Crítica: ‘The End’ (Festival de San Sebastián)

The End

Por Giorgio Viaro

¿Quién se acuerda de Joshua Oppenheimer? Es documentalista y, en particular, director de The Act of Killing, una de las pocas obras maestras aclamadas del siglo XXI, la película en la que conoce -ahora que la nación es una república democrática- a los hombres que en 1965 llevaron a cabo los asesinatos en masa por encargo de la junta militar, torturando y exterminando por millares a campesinos e intelectuales acusados de comunistas, junto con sus familias. Asesinos despiadados que hoy llevan vidas tranquilas en público, sin renegar de su pasado. Oppenheimer les rodea lentamente y les invita a recrear ese pasado en primera persona, como si quisiera filmar una ficción sobre la historia del país.

La premisa sirve para dar algunas coordenadas a este debut en el cine de ficción, para entender su interés por los reflejos entre la verdad y la simulación, entre nuestros actos y nuestra conciencia.
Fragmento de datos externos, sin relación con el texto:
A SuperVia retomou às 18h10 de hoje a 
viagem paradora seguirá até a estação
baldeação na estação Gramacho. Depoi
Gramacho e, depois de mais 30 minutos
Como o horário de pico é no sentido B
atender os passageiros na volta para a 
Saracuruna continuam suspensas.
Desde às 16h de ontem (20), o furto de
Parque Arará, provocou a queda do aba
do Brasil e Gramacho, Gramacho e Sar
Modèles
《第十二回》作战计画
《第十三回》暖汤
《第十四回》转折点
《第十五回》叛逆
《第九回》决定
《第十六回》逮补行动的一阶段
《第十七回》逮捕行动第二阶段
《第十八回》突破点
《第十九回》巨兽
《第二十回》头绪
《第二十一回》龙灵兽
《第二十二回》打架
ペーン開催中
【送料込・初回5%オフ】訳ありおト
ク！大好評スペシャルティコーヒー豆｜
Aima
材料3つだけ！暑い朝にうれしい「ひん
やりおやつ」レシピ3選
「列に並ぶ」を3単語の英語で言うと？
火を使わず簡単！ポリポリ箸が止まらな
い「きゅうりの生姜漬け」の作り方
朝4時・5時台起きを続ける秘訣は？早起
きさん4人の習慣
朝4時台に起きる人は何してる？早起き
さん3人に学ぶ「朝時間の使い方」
The End se sitúa después del apocalipsis climático, en una especie de búnker de lujo amueblado como un piso, que ha aislado y dado cobijo a la familia de un antiguo magnate del petróleo durante más de dos décadas. El piso incluye una piscina, una biblioteca, una galería de arte e incluso un invernadero, un acuario y una clínica médica.

Todo está situado a cientos de metros bajo tierra, en el interior de una mina de sal: la película no se molesta en detallar cómo funciona la estructura, es decir, cómo ha permanecido activa durante décadas, limitándose a insinuarlo. La cuestión, en definitiva, no es cómo funciona la casa, sino cómo funcionan las personas que viven en ella. Además de la madre (Tilda Swinton), el padre (Micheal Shannon) y el hijo concebido en aislamiento 25 años antes (George McKay), hay un médico, un mayordomo y una misteriosa mujer, que guarda en su mesilla de noche una foto de su hijo prematuramente fallecido.
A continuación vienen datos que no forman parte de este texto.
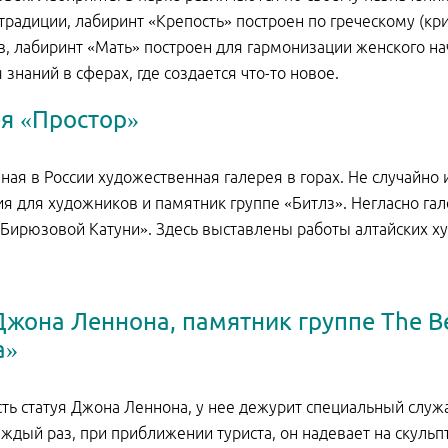
традиции, лабиринт «Крепость» построен по греческому (кри
в, лабиринт «Мать» построен для гармонизации женского на
 знаний в сферах, где создается что-то новое.
я «Простор»
ная в России художественная галерея в горах. Не случайно
я для художников и памятник группе «Битлз». Негласно га
Бирюзовой Катуни». Здесь выставлены работы алтайских ху
жона Леннона, памятник группе The B
а»
сть статуя Джона Леннона, у нее дежурит специальный служ
аждый раз, при приближении туриста, он надевает на скульп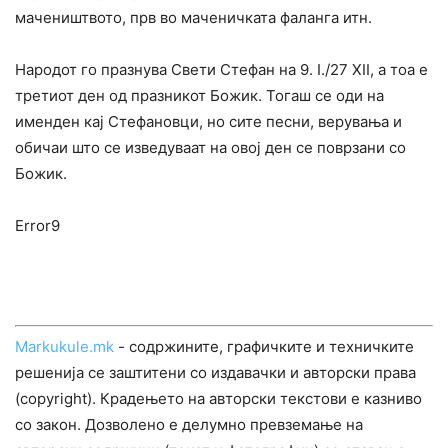
мачеништвото, прв во маченичката фаланга итн.
Народот го празнува Свети Стефан на 9. I./27 XII, а тоа е
третиот ден од празникот Божик. Тогаш се оди на
именден кај Стефановци, но сите песни, верувања и
обичаи што се изведуваат на овој ден се поврзани со
Божик.
Error9
Markukule.mk
- содржините, графичките и техничките
решенија се заштитени со издавачки и авторски права
(copyright). Крадењето на авторски текстови е казниво
со закон. Дозволено е делумно превземање на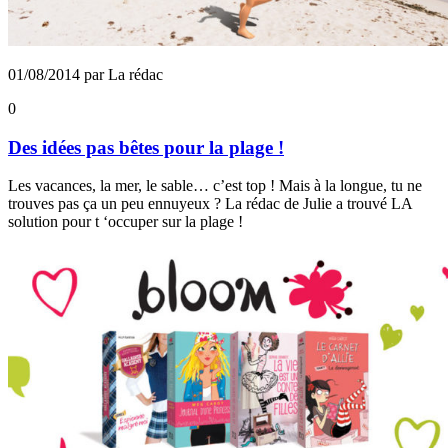
01/08/2014 par La rédac
0
Des idées pas bêtes pour la plage !
Les vacances, la mer, le sable… c’est top ! Mais à la longue, tu ne
trouves pas ça un peu ennuyeux ? La rédac de Julie a trouvé LA
solution pour t ‘occuper sur la plage !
Conviene añadir en este punto que The End es un musical y que el canto es el único «punto de fuga» de la película, la forma en que los personajes procesan sus emociones y el público la historia. Al principio, los protagonistas cantan su paradójico bienestar, su fe en el futuro, los profundos sentimientos que les unen, y es aquí donde la película enlaza con The Act of Killing, es decir, en la representación de un proceso de eliminación colectiva: el padre niega su responsabilidad en el proceso de degradación del clima, la madre niega haber abandonado a su familia para salvarse a sí misma, el hijo niega su necesidad de ver mundo. Y así sucesivamente.
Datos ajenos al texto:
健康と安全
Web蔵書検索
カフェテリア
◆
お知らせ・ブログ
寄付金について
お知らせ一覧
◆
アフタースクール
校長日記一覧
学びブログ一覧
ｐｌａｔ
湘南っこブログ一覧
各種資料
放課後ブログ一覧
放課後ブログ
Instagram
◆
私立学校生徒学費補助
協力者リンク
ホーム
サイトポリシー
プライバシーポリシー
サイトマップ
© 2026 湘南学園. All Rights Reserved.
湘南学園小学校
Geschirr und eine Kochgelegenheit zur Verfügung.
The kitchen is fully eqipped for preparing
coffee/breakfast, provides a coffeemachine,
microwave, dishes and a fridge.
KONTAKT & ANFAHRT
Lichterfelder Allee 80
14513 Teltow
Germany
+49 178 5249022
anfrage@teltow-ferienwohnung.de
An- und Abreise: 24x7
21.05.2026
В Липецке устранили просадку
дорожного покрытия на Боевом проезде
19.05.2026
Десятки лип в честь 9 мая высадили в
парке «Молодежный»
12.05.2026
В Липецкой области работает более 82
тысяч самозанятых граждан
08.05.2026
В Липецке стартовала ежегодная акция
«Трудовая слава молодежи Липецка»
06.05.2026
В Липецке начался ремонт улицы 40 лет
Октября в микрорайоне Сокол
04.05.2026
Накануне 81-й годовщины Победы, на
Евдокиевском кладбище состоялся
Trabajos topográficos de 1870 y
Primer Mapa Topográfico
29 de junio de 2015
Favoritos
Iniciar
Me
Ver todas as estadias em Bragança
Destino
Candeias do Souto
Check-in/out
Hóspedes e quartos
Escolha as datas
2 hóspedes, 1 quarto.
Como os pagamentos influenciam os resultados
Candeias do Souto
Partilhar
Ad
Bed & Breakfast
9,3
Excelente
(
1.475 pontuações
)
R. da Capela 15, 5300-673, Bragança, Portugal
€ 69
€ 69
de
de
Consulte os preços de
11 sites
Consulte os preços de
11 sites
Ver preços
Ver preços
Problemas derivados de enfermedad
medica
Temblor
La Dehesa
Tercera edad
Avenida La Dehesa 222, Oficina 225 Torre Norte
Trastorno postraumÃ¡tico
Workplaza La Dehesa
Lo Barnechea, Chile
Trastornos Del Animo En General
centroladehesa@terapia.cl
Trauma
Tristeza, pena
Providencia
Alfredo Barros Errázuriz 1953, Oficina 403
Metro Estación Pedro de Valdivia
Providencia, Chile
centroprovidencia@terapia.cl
Sin embargo, en comparación con el documental, está claro que la mudanza concierne a todos, incluidos nosotros que observamos, y que escapar al musical -es decir, al mecanismo del género, a la máquina del espectáculo en general- es la manera más fácil de alejarse de la cuestión que plantea la película y levantar el dedo índice contra alguien. Entonces, al principio del segundo acto, una chica, la primera intrusa en veinte años, rompe el equilibrio y lanza una mirada exterior desestabilizadora sobre la familia, aportando una perspectiva y desencadenando una crisis de conciencia, la reaparición del subconsciente (como hace Oppenheimer con los torturadores en The Act of Killing).

¿Quién acabará por conformar a quién? ¿Los supervivientes de la nueva prosperidad o los privilegiados a la llamada de la responsabilidad colectiva? The End aborda esta elección con mucha astucia, aunque tarde demasiado en llegar a una resolución. Hay mucha música, mucho canto, muchos enredos sentimentales, mucho drama y muchos momentos grotescos: hay mucho de todo, quizá demasiado, y nada revolucionario. La consecuencia es que para disfrutar de la película es imprescindible (y no hay que darlo por hecho) enamorarse de la experiencia estética que te ofrece, permanecer «conectado» todo el tiempo.

Una gran obra, un poco desproporcionada.